Poor Americans spend nearly one fifth of their income on energy bills. Any bureaucrat with a conscience would never vote to cut energy assistance in the middle of such a brutal recession.
How much is $350 to you? If it isn’t much to you, then you must lead a lucky life. This amount often means the difference between life and death for many elderly, disabled and poor American households.
The last week of October The Department of Health and Human Services quietly decided to cut LIHEAP funding by 47%. That is roughly 2 billion dollars total and those cuts mean about 1/2 the annual budget of many state heat assistance programs is gone.
Advocates for the poor are worried what this will mean to their already stretched programs. The average American family spends 4% of their income on energy bills. American families living at or below 150% federal poverty levels spend 19% of their income on energy.
LIHEAP is a federally funded program that provides assistance to people who spend a large portion of their income on energy costs. LIHEAP partially funds weatherization and Heat assistance programs. These programs make a huge difference in the lives of those that need them. Heat assistance provides a one time payment amount applied directly towards the energy bills of a needy family or individual.

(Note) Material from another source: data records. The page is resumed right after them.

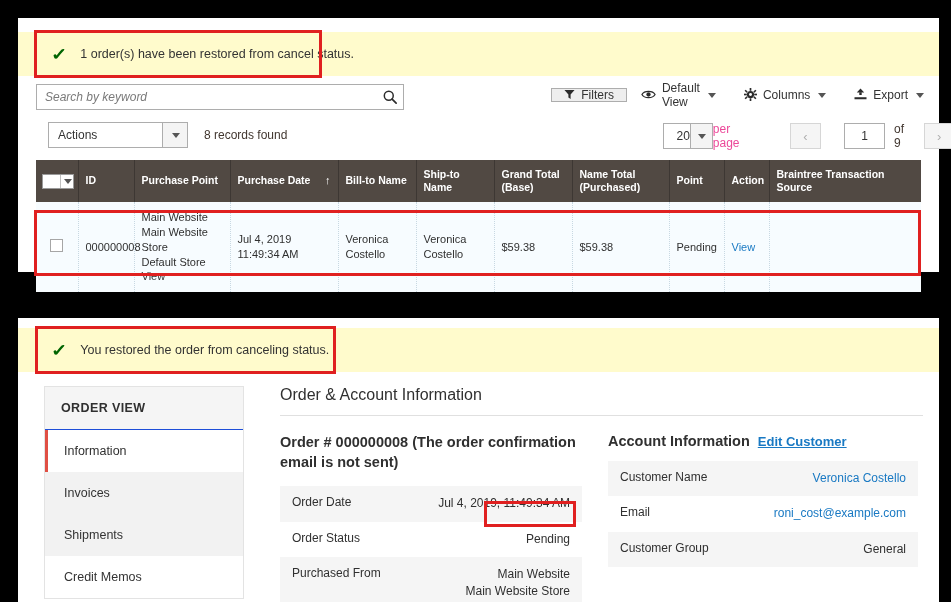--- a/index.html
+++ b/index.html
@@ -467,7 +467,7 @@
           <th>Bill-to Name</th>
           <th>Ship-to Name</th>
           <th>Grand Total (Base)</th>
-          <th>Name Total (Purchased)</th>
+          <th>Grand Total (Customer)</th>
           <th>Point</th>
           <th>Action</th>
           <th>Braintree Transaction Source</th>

$350 is how much the average person saves on their energy bills each year after their home is weatherized or about how much heat assistance a poor family can obtain per year.
Despite outrageous claims by deficit pounding conservatives; America is a wealthy nation and Americans should not have to choose between staying warm or having food or medicine. During these critical cold winter months those of us who advocate for the poor request that HHS preserve LIHEAP to levels at or above funding from last year.
This is the wrong time to put America’s most helpless citizens out in the cold.
As for the deficit, perhaps we should spend a few billion less on making bombs to blow up people in other countries.
*Weatherization installers find faulty furnaces and water heaters in the homes of the poor releasing near lethal or lethal levels of carbon monoxide. Yes, Weatherization workers literally save lives.